I work mainly with photography, video and installation. My background is in photography, so I’m always interested in pictorial representation. My main theoretical influences are in psychoanalysis and feminist theory. Throughout the years I’ve switched from taking the photos to use already existing material – be it archive images or advertising photo.
What was your first experience with art?
Since I didn’t show any special talents for visual art in my childhood, my encounters with it were mostly random. I was very keen on books, so the first experiences were probably browsing through some artist’ monographies we had at home.
In high school, I wanted to become a filmmaker, but decided to take on photography first. The fact that I ended up in art academy instead of filmschool was almost an accident but a very lucky one because already from day one I felt I’m in the right place.
What is your greatest source of inspiration?
Images. Objects. Ideas.
What do you need in order to create your work?
Time and solitude. My thinking process is quite slow, so it takes time to find the appropriate form and format for my ideas. It is difficult for me to focus and to shut out practical things like unanswered e-mails, household and other obligations, so I’m struggling a lot to find a good workflow. But when I succeed, it’s a total bliss!

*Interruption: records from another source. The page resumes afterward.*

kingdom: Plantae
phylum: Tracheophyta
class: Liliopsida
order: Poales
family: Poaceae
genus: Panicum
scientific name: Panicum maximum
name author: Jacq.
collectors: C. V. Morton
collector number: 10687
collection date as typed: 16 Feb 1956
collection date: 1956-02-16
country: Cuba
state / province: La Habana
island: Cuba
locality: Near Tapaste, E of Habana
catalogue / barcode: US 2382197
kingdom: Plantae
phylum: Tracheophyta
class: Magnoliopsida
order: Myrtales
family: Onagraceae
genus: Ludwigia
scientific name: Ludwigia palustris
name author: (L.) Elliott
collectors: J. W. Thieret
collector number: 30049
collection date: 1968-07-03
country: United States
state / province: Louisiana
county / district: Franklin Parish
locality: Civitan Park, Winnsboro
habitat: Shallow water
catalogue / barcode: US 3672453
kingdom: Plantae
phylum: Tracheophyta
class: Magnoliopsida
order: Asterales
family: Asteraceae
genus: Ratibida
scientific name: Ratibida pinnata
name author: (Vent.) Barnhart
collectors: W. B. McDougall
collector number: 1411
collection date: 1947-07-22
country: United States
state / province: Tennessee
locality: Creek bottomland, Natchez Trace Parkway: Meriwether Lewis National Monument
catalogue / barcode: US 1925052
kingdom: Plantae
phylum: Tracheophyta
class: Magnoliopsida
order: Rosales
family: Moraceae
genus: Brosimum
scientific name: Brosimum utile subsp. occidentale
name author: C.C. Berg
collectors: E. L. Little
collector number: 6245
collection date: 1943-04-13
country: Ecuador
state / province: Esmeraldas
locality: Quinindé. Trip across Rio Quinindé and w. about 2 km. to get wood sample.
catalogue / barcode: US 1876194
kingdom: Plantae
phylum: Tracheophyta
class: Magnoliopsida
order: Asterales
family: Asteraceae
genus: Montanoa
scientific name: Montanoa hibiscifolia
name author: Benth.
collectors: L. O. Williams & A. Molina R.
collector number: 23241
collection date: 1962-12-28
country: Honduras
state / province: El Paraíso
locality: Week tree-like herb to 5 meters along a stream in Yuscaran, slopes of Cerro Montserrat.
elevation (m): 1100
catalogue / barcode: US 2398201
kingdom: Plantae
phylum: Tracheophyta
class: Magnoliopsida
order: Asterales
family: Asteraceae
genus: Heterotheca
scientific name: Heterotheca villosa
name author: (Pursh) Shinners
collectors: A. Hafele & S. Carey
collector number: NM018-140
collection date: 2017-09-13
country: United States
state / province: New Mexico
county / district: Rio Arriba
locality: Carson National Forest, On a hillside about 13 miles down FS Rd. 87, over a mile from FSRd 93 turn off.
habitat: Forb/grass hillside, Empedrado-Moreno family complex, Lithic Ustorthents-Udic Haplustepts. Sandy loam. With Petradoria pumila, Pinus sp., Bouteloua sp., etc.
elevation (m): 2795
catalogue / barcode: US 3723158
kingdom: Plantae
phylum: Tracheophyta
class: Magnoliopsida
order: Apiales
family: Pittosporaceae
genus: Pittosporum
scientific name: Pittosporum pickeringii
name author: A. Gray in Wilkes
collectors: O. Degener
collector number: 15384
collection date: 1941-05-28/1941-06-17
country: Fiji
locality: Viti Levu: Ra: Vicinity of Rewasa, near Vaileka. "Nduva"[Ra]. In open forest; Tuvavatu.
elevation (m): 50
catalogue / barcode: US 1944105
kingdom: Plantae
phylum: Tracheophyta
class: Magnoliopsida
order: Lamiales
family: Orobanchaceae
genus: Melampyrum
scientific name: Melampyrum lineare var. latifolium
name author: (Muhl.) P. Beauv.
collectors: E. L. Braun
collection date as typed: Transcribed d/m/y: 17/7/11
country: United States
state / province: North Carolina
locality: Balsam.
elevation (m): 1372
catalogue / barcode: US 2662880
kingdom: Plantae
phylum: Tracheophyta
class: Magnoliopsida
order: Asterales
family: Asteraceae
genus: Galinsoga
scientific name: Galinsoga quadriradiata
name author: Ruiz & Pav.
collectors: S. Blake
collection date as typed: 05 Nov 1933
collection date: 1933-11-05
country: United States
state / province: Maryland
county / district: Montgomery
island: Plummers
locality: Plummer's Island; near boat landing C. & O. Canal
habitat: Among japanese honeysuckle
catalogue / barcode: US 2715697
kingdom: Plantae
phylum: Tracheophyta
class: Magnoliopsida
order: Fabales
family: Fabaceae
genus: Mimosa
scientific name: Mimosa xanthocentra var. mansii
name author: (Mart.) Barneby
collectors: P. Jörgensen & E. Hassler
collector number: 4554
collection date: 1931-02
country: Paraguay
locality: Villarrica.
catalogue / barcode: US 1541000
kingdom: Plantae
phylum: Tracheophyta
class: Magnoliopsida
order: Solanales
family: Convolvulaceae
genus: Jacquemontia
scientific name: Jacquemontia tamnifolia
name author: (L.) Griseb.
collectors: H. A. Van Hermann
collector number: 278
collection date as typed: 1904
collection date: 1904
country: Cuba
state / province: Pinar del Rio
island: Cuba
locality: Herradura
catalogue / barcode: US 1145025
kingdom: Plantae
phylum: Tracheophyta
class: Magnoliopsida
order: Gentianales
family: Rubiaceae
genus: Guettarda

What are you working on at the moment?
Right now there are two works I’m developing. One of them is a collaboration with Katrin Kamrau and is based on the material found in the archive of Agfa-Gevaert company in Mortsel, Belgium. We started to visit the archive in the beginning of 2015 and it’s an amazing source for images and documents related to industrial production and distribution of photographic materials.
The second one is a 3D animation inspired by the advertising campaign of DeBeers in 2005 with the headline “Women of the World, Raise Your Right Hand”. Taking the story of diamonds as a point of departure, I’ll try to explore how the ideas related to desire and luxury are sustained and promoted in our culture.
What work or artist has most recently surprised you?
A video installation Blind Spot by Taavi Talve in Kumu Art Museum, Tallinn. Perhaps ‘surprised’ is not the most accurate description, I’d rather use the expression ‘moved’. It’s a beautifully written and directed film that tries to track down Estonian actress Epp Kotkas, who was a close collaborator of Yvonne Rainer and Babette Mangolte in 1970s.